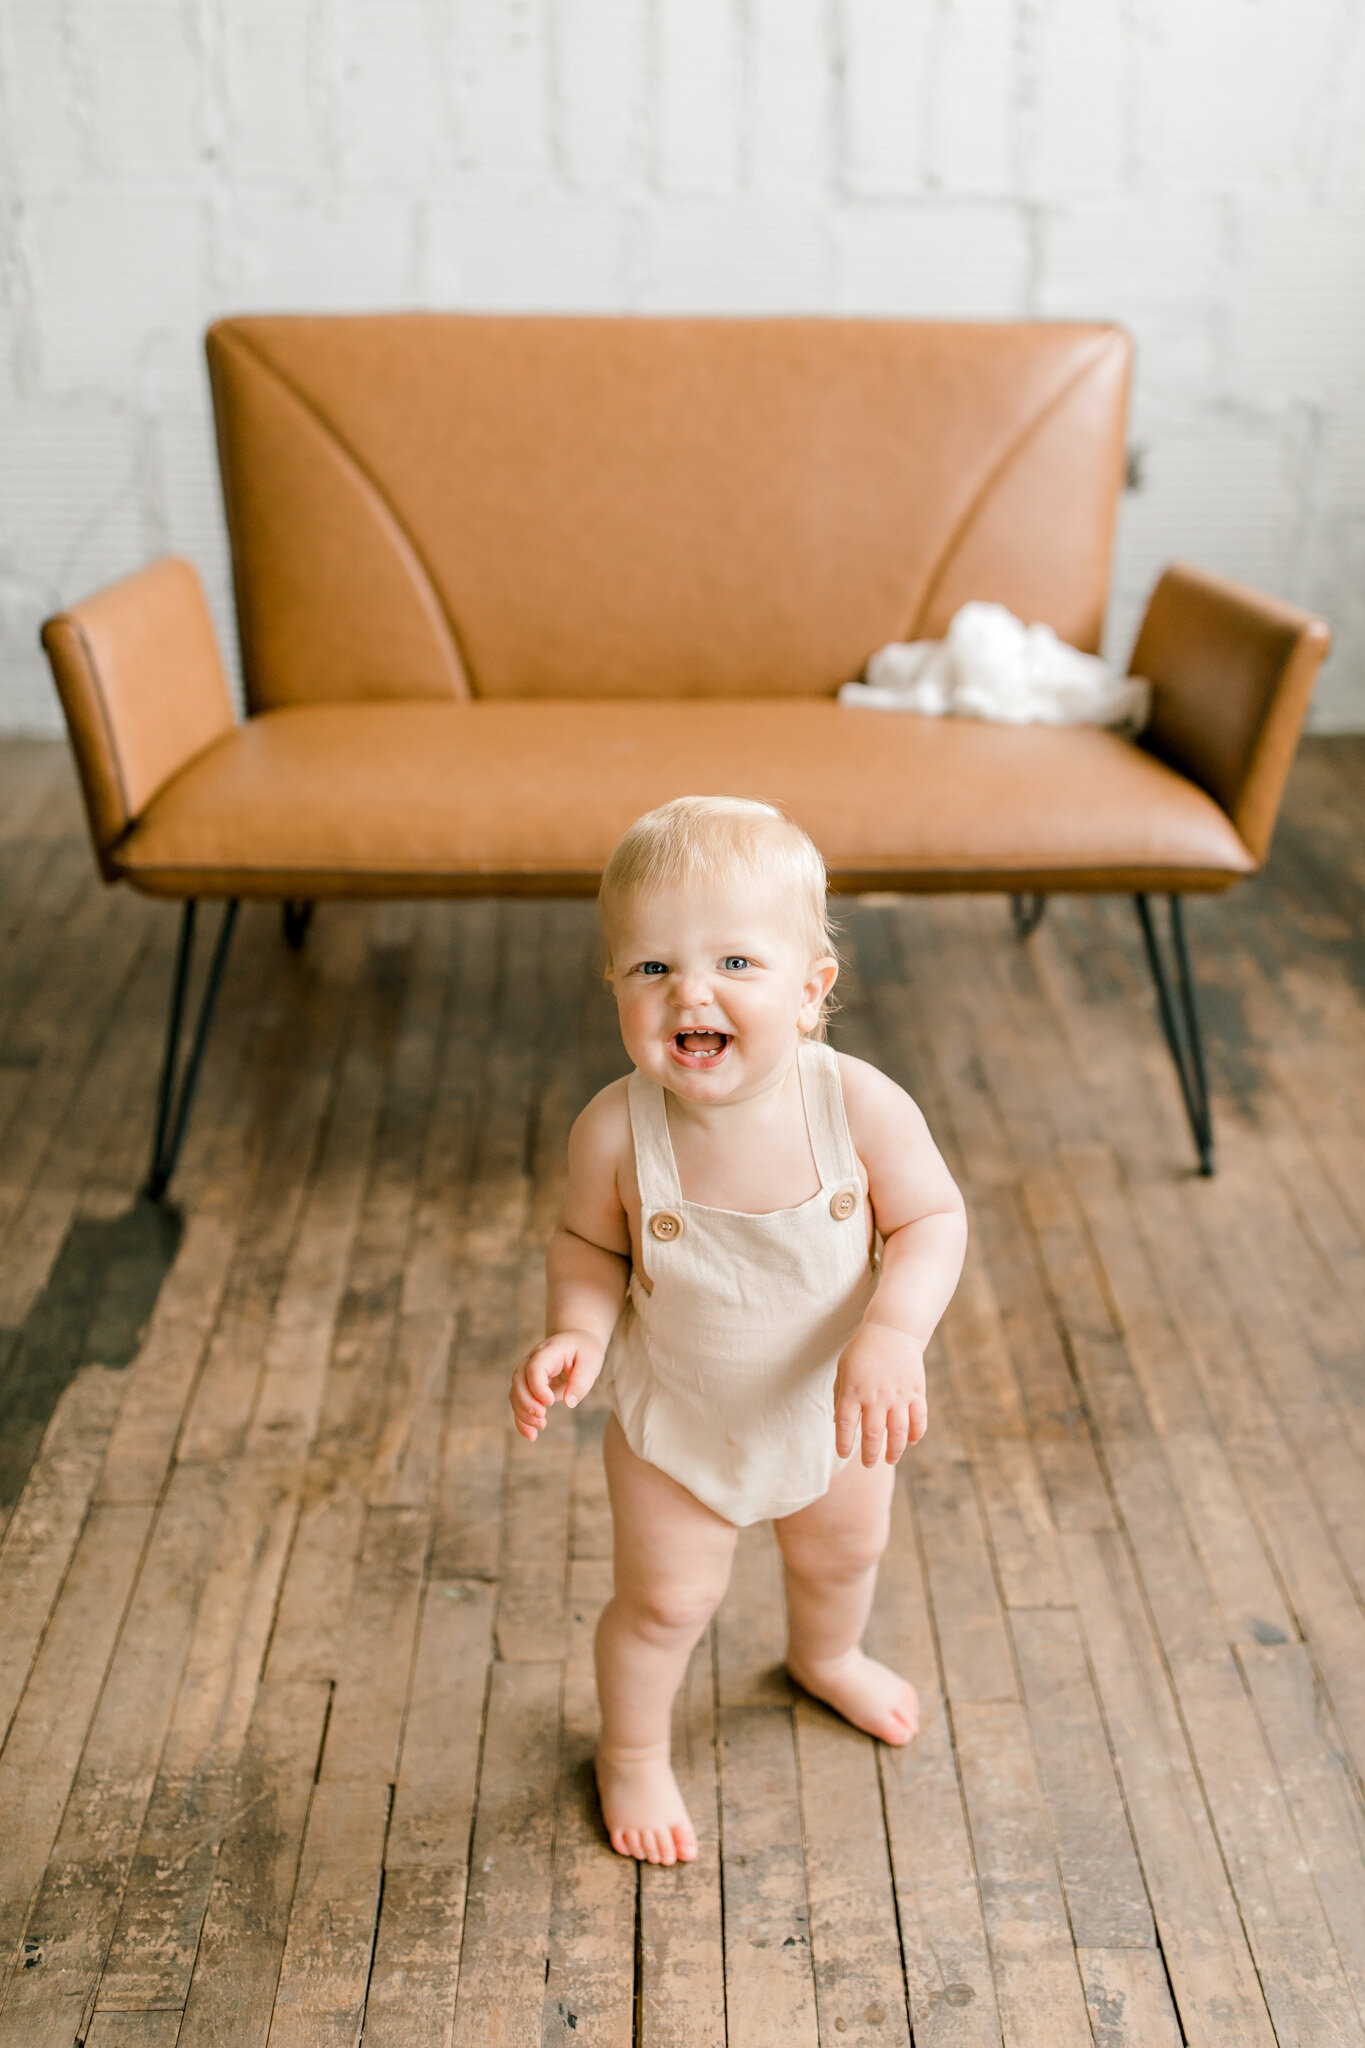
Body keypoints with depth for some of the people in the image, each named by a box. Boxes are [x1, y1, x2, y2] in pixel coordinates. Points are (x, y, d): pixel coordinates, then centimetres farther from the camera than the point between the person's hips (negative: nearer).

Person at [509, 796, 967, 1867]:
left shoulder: (862, 1105, -30)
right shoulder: (615, 1132, -29)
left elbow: (932, 1219, -18)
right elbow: (591, 1243, -11)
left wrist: (892, 1338, -33)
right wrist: (577, 1336, -28)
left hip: (835, 1408, 2)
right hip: (677, 1423, -2)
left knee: (845, 1553, 30)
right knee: (666, 1601, 17)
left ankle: (827, 1656, 67)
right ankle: (633, 1750, 50)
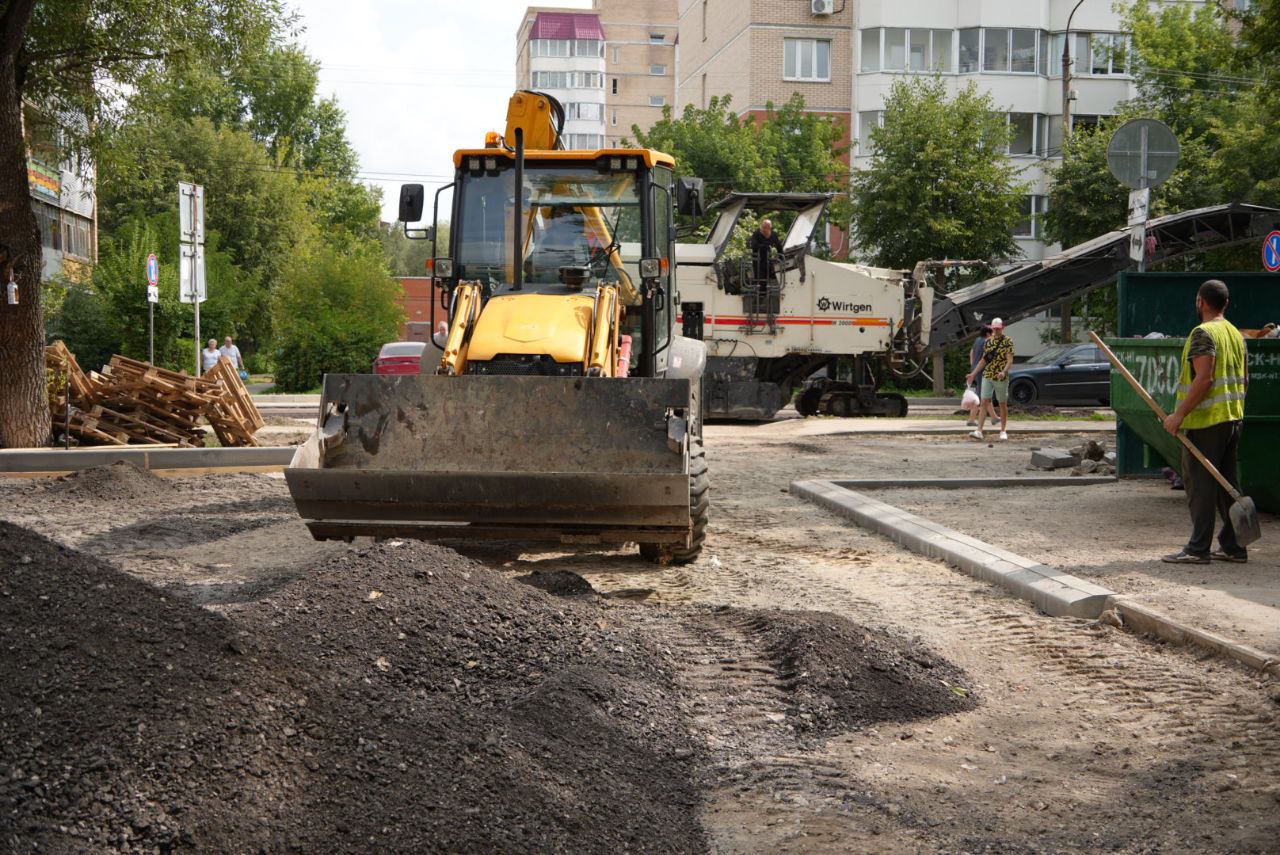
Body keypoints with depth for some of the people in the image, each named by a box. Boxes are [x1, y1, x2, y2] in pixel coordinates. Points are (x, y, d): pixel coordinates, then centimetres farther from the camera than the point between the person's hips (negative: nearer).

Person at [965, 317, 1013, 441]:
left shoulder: (1007, 341, -5)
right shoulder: (988, 341, 10)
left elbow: (1010, 360, -13)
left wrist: (1004, 372, -31)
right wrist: (973, 374, 11)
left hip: (1001, 378, -4)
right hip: (987, 376, 4)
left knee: (1003, 404, 7)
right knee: (984, 403, -6)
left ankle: (1003, 431, 18)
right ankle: (979, 431, -12)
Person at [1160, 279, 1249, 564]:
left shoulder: (1203, 333, -14)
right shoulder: (1236, 334, 14)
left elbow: (1204, 379, -22)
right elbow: (1244, 379, 16)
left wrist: (1179, 414, -20)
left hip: (1205, 422, -9)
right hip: (1232, 419, 9)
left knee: (1200, 484, -5)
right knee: (1227, 483, 12)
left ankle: (1198, 548, -4)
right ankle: (1233, 546, 14)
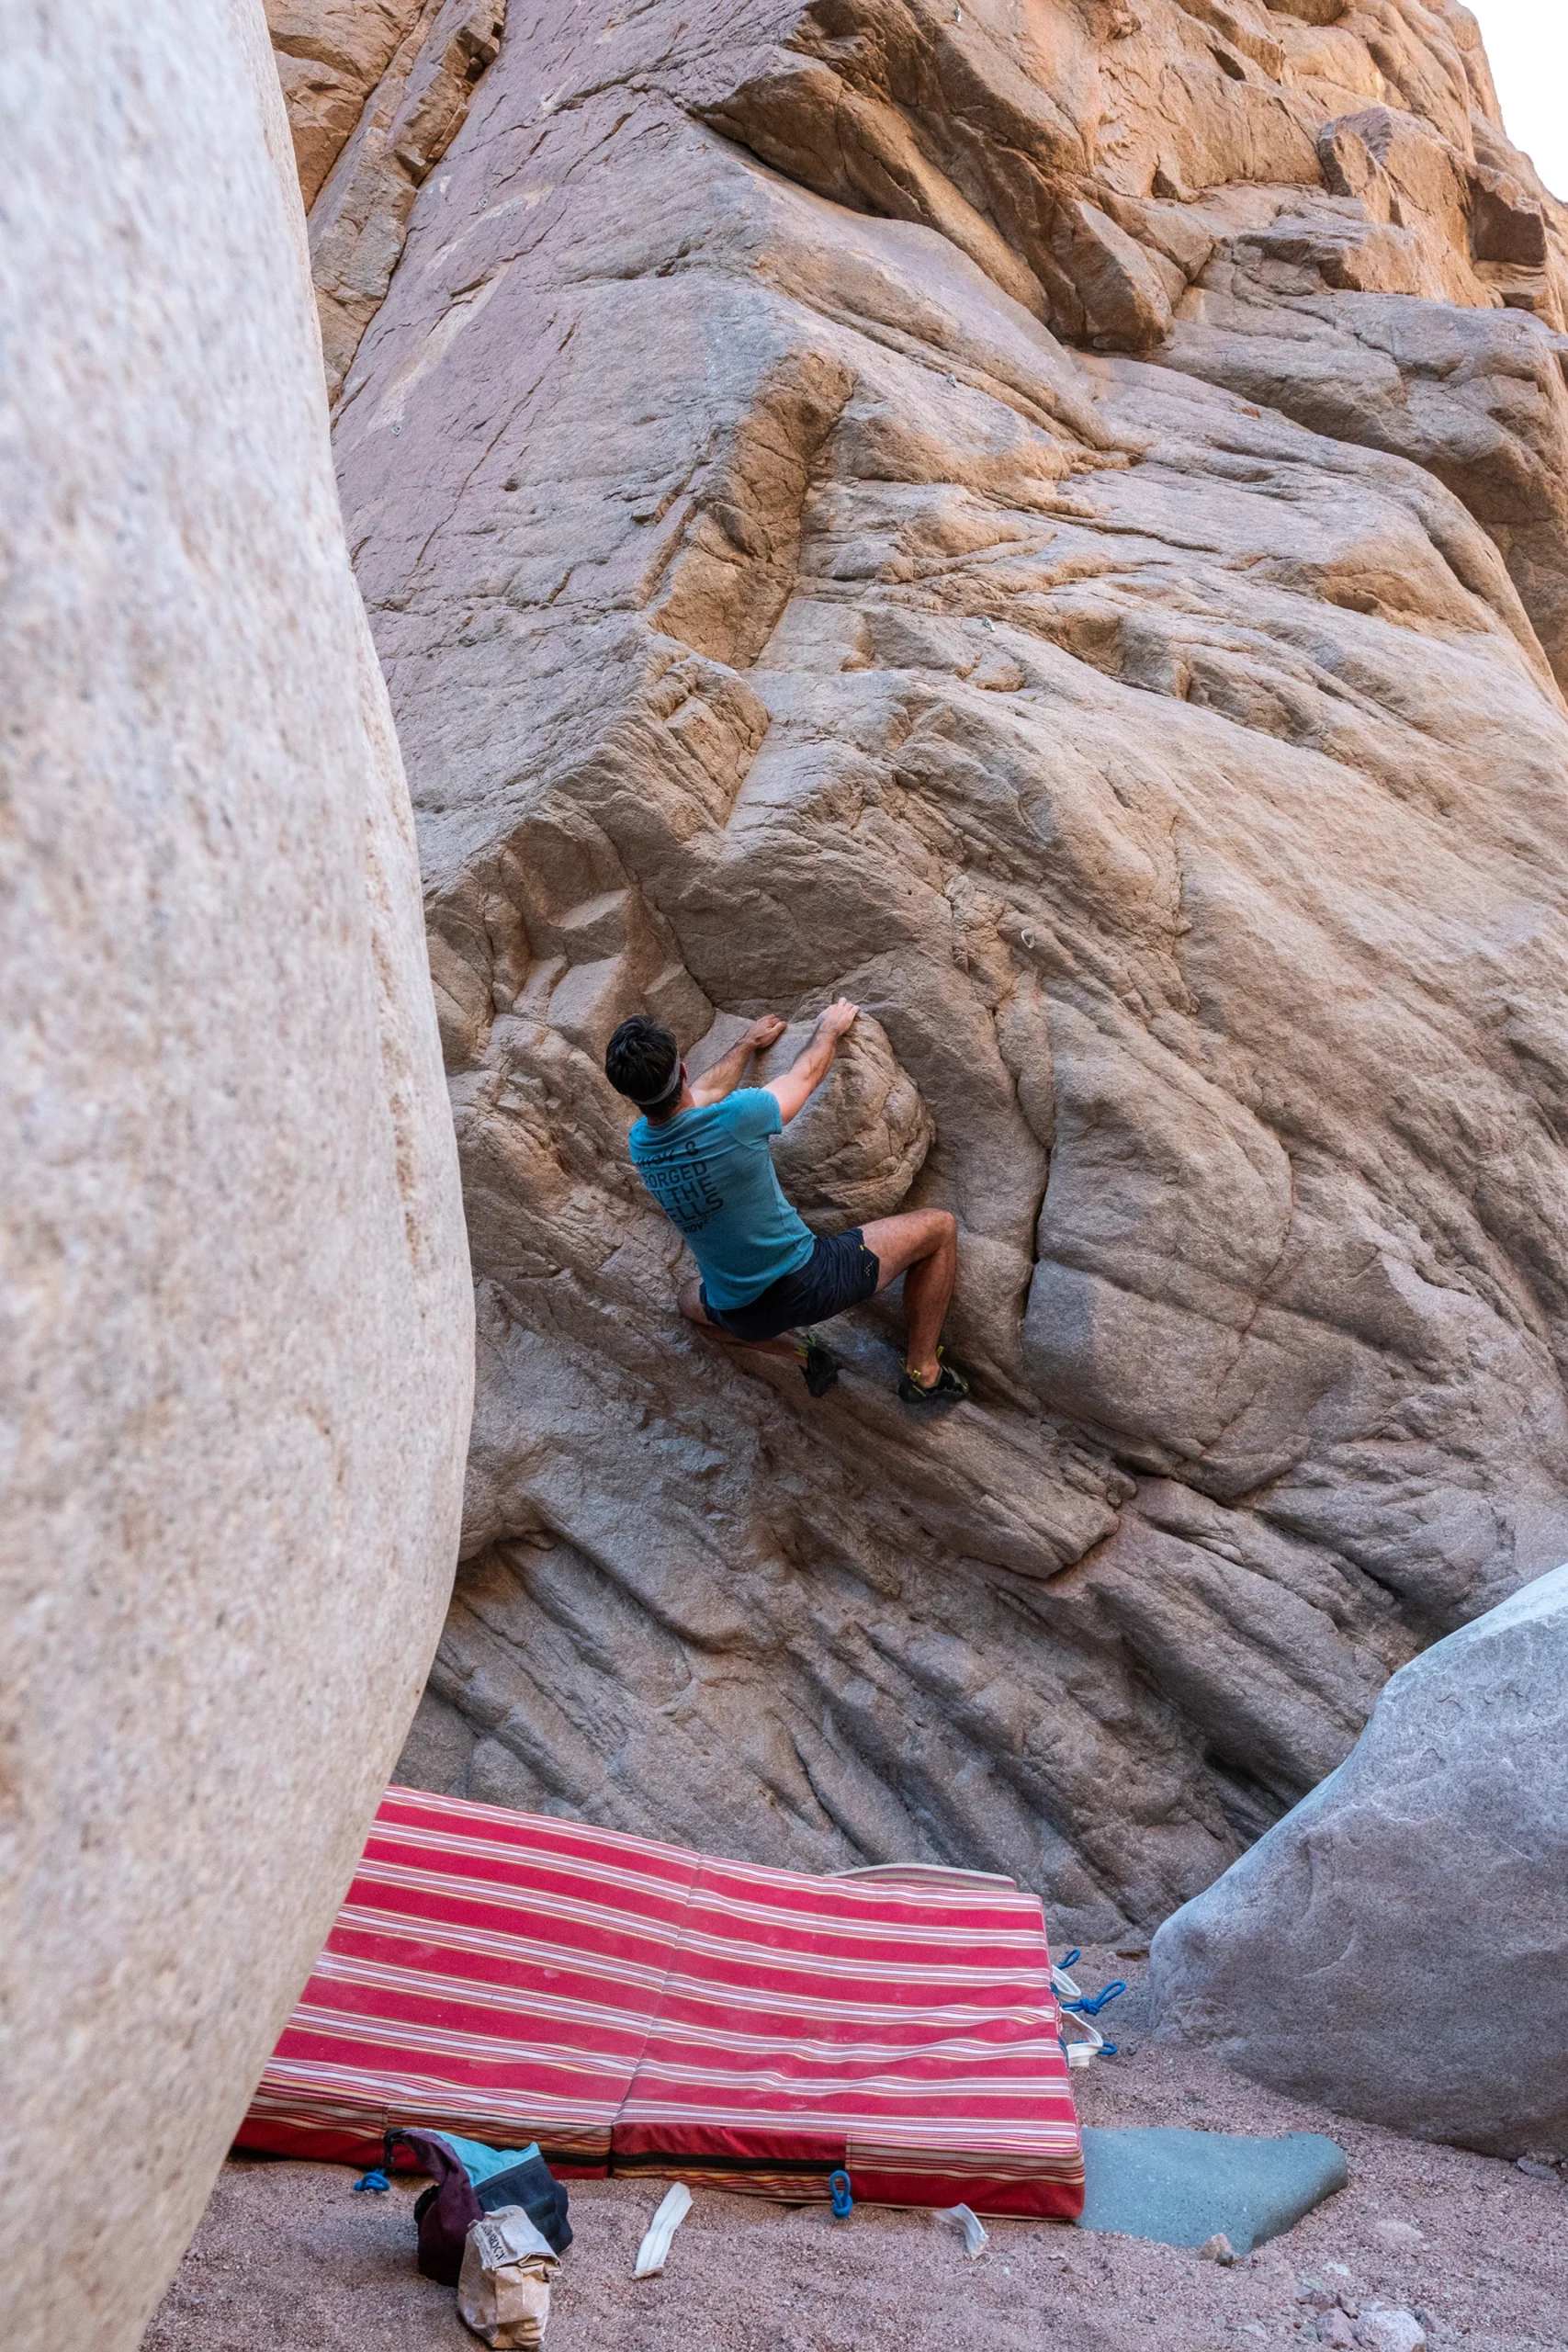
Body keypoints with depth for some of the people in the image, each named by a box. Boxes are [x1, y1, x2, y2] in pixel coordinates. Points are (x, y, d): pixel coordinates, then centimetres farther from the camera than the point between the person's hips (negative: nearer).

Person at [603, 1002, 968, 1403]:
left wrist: (748, 1044, 32)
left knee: (691, 1302, 42)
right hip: (807, 1282, -5)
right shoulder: (734, 1119, -26)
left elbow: (703, 1095, 15)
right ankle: (922, 1369, 16)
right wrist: (830, 1028, 19)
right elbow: (806, 1074, -2)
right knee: (939, 1227, 11)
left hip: (740, 1317, 5)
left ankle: (799, 1352, 25)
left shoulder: (640, 1144, -9)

_ _ _ _

__What you need to do__
Your task is to restate, word for word, each line from the one that includes "right elbow: (806, 1074, -2)" to the end of the records, with both ends included and nothing else.

__Exercise output__
right elbow: (806, 1074, -2)
right knee: (939, 1227, 11)
left hip: (740, 1317, 5)
left ankle: (799, 1352, 25)
left shoulder: (640, 1144, -9)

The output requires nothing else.